# Phase 2 - backbreaker!



## jlyoncc1 (Apr 23, 2008)

We started construction and actually are almost finished. I will post completed pictures soon! And yes, that is me on top of the enclosure! I was nailing down all of the wire so no hawks or coons stop by for a snack!
Start of construction-





Couldn't stand up straight today!




Getting closer!


----------



## JustAnja (Apr 23, 2008)

Wow that is going to be a great enclosure Dee!


----------



## Crazy1 (Apr 23, 2008)

Wow Dee,when you said you were making them an enclosure you meant a BIG enclosure. I know they will love it. I know you just finished working on it today as I just got off the phone with you. And Squirt is on her way as we speak. What a beautiful home she will have once her quarantine is over and she grows just a bit. Looking forward to seeing it with your torts enjoying themselves in it.


----------



## janiedough (Apr 23, 2008)

wow I feel so small - that is amazing. 

I cant wait to be grown up and give percy something like that.


----------



## cvalda (Apr 23, 2008)

WOW! That's gonna be one awesome enclosure!!!!!!!!


----------



## tortania (Apr 23, 2008)

AWESOME!!! . Those are some lucky torts you have


----------



## jlyoncc1 (Apr 24, 2008)

Thanks everyone! I am so excited to be able to have everyone out there!


----------



## spikethebest (Apr 24, 2008)

wow that looks amazing! cant wait to see the final result! good luck and be safe. dont let any accidents happen!


----------



## Redfootedboxturtles (Apr 24, 2008)

Whoa what are you putting in that thing? ! Mountain lions? !!!

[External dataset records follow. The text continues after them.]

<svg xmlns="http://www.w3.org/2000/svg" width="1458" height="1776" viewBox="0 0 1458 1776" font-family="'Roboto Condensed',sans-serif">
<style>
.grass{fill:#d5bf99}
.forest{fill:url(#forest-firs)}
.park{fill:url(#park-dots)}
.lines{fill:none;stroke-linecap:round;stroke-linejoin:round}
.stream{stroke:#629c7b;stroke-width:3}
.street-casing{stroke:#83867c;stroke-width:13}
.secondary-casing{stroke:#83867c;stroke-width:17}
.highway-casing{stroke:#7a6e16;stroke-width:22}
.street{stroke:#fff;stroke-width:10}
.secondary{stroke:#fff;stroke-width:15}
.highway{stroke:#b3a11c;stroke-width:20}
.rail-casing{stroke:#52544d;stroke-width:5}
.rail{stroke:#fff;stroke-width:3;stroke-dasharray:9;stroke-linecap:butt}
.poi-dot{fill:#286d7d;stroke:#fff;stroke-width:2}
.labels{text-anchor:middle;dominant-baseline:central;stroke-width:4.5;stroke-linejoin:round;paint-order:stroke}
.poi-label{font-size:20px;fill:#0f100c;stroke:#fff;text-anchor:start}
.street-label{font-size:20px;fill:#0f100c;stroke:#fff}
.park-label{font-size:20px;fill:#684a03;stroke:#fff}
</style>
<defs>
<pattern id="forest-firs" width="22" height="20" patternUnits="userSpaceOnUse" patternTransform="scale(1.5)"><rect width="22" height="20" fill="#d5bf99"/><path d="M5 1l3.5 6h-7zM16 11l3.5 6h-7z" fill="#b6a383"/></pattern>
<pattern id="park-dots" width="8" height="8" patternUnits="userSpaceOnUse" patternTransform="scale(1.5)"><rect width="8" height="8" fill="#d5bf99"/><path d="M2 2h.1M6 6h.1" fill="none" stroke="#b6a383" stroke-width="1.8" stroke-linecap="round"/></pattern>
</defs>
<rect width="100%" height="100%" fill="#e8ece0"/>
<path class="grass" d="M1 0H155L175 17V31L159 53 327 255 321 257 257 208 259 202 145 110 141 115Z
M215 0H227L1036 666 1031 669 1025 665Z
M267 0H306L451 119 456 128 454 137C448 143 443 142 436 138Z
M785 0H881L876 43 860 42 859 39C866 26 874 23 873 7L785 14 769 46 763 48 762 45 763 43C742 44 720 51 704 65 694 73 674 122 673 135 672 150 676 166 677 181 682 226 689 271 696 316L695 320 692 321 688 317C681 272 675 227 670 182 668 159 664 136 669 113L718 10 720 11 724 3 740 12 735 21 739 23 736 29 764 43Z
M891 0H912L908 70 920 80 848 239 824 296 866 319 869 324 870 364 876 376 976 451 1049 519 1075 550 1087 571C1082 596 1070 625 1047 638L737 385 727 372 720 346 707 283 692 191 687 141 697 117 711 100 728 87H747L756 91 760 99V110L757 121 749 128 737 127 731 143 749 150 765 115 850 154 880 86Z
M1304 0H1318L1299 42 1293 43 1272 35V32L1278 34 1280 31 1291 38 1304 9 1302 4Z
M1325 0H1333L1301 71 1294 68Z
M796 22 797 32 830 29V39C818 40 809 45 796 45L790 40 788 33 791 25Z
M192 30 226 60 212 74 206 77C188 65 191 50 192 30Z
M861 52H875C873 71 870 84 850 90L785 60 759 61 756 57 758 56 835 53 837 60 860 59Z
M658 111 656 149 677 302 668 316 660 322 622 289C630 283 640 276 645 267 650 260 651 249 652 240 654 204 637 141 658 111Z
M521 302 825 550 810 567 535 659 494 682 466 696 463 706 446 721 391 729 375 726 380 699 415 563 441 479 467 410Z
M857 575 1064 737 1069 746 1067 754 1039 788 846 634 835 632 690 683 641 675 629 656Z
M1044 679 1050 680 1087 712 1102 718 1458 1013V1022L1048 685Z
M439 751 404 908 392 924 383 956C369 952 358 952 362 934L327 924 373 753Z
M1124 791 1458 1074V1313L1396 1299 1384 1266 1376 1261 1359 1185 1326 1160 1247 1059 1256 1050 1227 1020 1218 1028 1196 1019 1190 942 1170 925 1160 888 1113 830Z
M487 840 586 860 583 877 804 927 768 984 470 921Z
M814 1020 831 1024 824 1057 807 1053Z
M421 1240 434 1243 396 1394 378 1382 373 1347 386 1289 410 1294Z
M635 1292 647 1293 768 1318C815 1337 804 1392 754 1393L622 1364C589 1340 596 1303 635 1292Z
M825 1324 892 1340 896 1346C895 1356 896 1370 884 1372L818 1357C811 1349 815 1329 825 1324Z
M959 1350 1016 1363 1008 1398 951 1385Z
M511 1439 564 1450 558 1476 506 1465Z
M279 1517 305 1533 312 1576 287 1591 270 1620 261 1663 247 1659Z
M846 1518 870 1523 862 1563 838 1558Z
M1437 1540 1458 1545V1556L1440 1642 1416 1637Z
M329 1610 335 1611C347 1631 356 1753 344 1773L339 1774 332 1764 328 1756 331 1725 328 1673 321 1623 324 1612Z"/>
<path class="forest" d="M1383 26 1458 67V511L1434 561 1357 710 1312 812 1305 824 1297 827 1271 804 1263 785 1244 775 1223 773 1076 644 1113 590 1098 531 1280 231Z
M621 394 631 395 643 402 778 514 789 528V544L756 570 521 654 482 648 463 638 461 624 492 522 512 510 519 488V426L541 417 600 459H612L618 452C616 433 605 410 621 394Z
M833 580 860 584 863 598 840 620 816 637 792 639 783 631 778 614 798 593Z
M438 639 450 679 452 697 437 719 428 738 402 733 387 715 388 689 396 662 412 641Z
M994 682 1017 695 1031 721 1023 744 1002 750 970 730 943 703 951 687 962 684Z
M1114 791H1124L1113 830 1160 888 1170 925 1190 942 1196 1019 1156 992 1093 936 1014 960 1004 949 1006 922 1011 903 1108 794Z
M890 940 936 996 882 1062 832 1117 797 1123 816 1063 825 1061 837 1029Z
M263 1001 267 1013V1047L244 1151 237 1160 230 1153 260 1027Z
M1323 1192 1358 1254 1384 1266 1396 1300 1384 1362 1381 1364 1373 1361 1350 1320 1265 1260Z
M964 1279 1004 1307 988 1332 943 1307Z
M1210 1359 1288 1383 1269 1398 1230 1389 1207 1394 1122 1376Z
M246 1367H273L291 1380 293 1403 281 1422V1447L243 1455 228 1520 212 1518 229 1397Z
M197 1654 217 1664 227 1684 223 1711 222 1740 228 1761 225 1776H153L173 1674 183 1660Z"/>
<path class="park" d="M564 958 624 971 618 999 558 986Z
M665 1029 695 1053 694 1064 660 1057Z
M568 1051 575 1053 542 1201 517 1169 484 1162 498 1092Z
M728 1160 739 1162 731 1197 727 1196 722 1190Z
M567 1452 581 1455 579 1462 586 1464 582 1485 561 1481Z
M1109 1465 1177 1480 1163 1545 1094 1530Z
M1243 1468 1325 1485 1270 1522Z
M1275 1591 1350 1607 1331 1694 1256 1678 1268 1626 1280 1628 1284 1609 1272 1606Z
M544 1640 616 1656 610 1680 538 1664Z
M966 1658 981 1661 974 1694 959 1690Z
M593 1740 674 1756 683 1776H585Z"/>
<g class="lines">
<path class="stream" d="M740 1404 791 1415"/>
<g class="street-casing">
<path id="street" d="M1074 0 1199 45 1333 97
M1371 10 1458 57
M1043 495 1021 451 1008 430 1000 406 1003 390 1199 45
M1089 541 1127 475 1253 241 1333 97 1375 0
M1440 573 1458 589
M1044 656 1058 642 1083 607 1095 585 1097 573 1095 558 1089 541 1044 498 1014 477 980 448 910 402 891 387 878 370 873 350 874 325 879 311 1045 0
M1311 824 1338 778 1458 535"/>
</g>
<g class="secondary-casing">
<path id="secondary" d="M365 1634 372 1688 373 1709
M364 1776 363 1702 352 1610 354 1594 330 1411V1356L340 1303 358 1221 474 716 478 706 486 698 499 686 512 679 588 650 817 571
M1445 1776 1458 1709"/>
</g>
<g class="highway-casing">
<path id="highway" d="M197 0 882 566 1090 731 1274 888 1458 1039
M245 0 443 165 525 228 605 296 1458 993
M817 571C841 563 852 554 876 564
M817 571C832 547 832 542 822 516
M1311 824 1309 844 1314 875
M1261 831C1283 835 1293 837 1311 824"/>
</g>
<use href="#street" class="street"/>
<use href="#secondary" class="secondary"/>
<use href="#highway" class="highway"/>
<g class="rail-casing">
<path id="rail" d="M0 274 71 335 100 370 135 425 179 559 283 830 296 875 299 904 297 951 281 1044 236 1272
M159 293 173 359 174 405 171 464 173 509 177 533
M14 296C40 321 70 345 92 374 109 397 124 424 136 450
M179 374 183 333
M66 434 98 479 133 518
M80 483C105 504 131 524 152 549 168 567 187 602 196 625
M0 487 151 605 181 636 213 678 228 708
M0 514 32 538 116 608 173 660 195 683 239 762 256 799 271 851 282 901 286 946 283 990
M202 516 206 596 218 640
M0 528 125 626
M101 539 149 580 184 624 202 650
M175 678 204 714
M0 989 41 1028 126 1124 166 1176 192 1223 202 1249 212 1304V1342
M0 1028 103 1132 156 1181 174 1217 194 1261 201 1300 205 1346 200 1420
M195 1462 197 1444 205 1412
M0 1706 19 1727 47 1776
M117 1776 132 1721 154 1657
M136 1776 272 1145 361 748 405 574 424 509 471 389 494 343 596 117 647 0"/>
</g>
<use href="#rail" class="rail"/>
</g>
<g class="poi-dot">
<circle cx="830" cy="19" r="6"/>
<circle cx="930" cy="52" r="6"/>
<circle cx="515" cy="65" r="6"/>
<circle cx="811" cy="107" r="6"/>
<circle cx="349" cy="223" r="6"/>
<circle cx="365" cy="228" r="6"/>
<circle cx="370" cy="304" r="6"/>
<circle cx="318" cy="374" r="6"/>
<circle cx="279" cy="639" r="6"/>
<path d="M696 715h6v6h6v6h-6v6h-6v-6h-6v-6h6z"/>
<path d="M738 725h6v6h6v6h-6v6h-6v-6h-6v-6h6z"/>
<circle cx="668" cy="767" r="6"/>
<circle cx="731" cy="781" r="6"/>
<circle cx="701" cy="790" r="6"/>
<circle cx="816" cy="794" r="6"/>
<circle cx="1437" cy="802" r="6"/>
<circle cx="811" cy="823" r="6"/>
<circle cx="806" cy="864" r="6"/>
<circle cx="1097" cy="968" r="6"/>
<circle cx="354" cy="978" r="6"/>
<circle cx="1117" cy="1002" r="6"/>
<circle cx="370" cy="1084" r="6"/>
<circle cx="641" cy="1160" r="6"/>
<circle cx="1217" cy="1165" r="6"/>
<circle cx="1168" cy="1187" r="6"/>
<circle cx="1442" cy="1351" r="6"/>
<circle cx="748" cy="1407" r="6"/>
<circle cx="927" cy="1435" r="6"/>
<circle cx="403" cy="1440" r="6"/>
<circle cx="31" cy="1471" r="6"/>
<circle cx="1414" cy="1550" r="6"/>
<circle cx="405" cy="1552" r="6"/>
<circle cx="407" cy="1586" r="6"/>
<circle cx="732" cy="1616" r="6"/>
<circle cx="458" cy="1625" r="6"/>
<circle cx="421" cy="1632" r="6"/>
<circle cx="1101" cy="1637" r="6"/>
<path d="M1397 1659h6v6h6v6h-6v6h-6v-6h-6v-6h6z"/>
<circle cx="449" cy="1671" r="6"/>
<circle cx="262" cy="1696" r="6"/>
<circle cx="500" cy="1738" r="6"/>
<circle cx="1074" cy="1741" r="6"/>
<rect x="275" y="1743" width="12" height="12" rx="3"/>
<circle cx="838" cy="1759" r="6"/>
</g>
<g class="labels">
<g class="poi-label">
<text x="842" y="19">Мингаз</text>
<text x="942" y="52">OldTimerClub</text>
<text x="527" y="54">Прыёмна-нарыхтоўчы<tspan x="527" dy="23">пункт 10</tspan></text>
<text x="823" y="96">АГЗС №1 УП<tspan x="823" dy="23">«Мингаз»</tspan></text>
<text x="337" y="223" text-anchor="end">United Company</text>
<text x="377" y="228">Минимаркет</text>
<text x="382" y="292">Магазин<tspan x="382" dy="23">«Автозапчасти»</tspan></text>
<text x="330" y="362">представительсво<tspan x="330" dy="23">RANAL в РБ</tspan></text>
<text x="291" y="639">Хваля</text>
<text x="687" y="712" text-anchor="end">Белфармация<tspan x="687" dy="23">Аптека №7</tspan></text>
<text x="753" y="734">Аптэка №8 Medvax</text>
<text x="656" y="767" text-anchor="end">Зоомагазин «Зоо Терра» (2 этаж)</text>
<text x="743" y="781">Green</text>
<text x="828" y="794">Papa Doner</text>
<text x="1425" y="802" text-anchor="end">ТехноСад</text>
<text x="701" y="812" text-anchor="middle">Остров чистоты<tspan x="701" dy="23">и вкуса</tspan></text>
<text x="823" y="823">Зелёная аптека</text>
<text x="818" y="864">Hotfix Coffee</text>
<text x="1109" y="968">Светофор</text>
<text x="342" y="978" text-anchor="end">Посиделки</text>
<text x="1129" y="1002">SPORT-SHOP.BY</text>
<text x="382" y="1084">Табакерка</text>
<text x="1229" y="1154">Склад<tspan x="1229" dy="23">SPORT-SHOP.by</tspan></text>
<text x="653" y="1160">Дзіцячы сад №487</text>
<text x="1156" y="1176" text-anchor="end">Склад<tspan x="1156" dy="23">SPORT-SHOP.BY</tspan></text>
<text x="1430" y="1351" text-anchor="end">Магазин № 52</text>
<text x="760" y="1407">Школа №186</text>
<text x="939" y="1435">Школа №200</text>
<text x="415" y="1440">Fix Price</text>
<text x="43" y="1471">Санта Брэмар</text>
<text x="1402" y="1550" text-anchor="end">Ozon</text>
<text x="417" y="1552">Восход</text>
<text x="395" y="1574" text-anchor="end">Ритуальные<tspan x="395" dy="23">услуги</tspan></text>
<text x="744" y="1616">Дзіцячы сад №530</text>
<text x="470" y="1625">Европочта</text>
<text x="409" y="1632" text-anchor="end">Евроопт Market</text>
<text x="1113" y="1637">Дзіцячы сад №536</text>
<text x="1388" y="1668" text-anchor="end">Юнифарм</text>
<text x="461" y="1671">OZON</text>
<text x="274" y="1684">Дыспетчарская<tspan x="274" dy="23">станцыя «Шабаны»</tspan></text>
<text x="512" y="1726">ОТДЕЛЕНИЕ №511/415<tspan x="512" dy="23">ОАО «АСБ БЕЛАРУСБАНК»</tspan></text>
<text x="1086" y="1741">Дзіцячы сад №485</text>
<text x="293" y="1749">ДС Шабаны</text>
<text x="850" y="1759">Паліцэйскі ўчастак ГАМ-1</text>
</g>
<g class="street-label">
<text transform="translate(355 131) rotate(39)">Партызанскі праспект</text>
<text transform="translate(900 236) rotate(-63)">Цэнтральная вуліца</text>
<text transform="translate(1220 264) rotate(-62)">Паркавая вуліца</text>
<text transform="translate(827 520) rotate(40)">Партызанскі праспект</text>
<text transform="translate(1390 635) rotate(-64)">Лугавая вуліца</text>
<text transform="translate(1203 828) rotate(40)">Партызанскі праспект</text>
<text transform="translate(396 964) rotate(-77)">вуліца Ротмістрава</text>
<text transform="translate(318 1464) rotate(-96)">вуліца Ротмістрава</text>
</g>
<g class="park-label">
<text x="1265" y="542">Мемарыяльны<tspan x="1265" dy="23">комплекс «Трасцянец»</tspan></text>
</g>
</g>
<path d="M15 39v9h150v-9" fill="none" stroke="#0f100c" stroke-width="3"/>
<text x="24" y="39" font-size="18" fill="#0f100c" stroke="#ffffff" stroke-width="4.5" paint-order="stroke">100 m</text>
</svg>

Are you keeping torotise in or other things out? 
Looks awesome.


----------



## jlyoncc1 (Apr 24, 2008)

We live in the woods so I was worried about hawks, coons, etc. Thought a couple of times about putting my kids in there! LOL


----------



## Redfootedboxturtles (Apr 24, 2008)

lol . I was thinking about moving in.....


----------



## Iluvemturts (Apr 25, 2008)

Looks Great...thems gonna be some Happy torts


----------



## jlyoncc1 (Apr 25, 2008)

Thanks, I certainly hope so!


----------



## terryo (Apr 26, 2008)

What a beautiful place you have there. I can only dream......


----------



## jlyoncc1 (Apr 27, 2008)

Thanks Terry - I am very lucky!


----------